This repository provides code for generating missense-variant containing proteomic search databases (FASTA).
Command line MSFragger 2-stage searches are also provided (GUI is highly recommended).
- Generating sample-specifc variant containing FASTA databases
- option for including all combinations of variants
- MSFragger command line pipelines for 2-stage searches
Instructions on running 2-stage searches with the GUI are located here https://fragpipe.nesvilab.org/docs/tutorial_two_pass_search.html
and in bioXiv manuscript: Multi-omic stratification of the missense variant cysteinome in supplementary information.
Important
❗ The updated GUI is recommended over command-line scripts provided here.

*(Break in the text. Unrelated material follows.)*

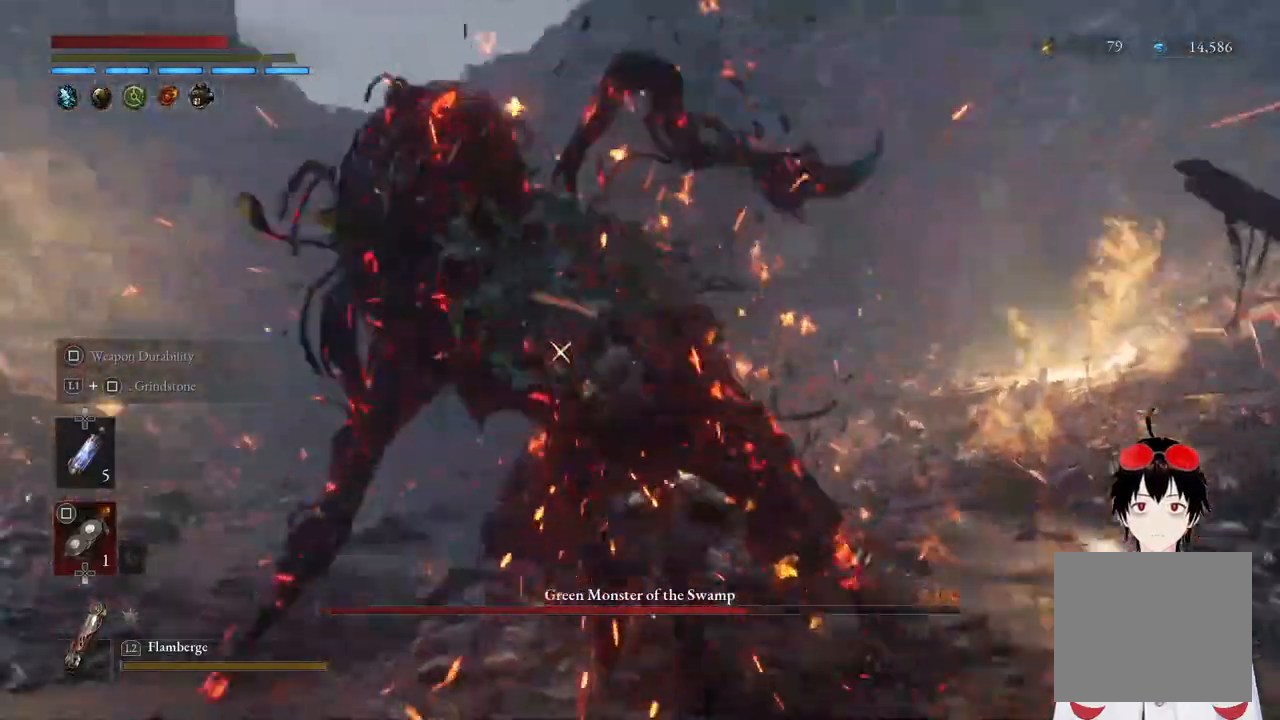
{"buttons": [], "left_stick": "center", "right_stick": "center", "events": [[50, "left_stick", "center"], [67, "R2", "up"]]}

Generate sample-matched peptide variant-containing databases from VCFs with option to generate all combinations of variants. Outputs full protein sequence and trpytic peptide databases with detailed FASTA headers or minimal headers that can be used in searching mass-spectromtery based proteomics data.
VCF processing:
- Download or clone the repo
git clone https://github.com/hdesai17/chemoproteogenomics.git
- Move VCF file into the root directory (../chemoproteogenomics) or make sure the working directory contains VCF, Annotations/Tools folders and GenerateBD.sh script
A sample VCF file is here
Important
The VCF has should have file name format SAMPLE_NAME_RNA.vcf or SAMPLE_NAME_Exome.vcf
Prior alignment to hg38
mv *.vcf chemoproteogenomics
- Download Genocode v28 protein coding translations and GTF annotation files as well as RData file of common missense SNPs from this link and move all three into Annotations directory
mv *gencode /path/to/working/directory/Annotations/
mv *common /path/to/working/directory/Annotations/
Important
Several requirements necessary to run
- R packages VariantAnnotation, BSgenome.Hsapiens.UCSC.hg38, svMisc, pbapply and any other dependencies
- Python v3.0+
- Standard system RAM and hardware
./GenerateDB.sh [sample name] [TRUE/FALSE]
or
sh GenerateDB.sh [sample name] [TRUE/FALSE]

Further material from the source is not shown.